§ **INFORMATION GIVEN**
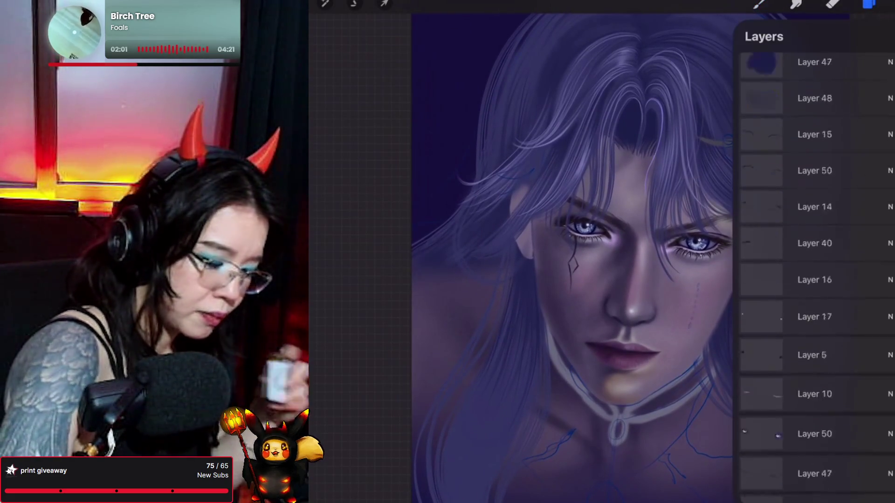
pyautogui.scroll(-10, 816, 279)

==

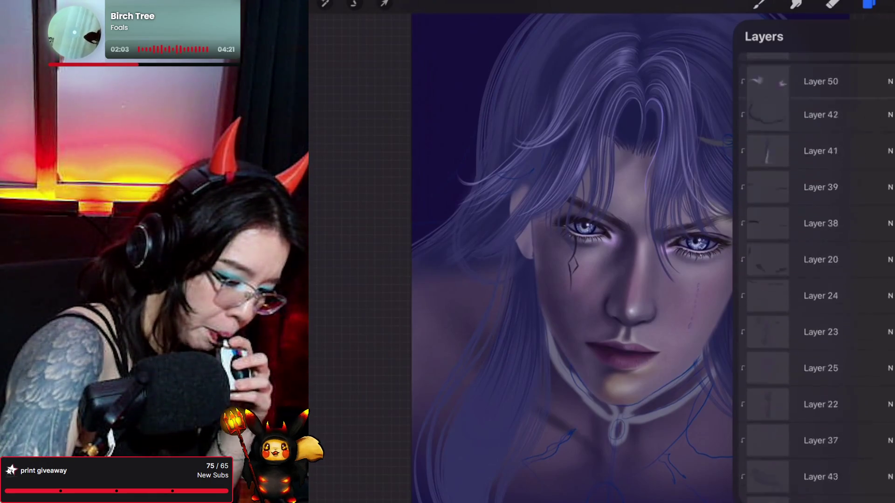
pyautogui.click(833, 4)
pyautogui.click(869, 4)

§ **EXERCISE OBJECTIVE**
What is the number of lines in the material above that carry the word "click"? Respond with that count and nothing more.

§ **RESPONSE AREA**
2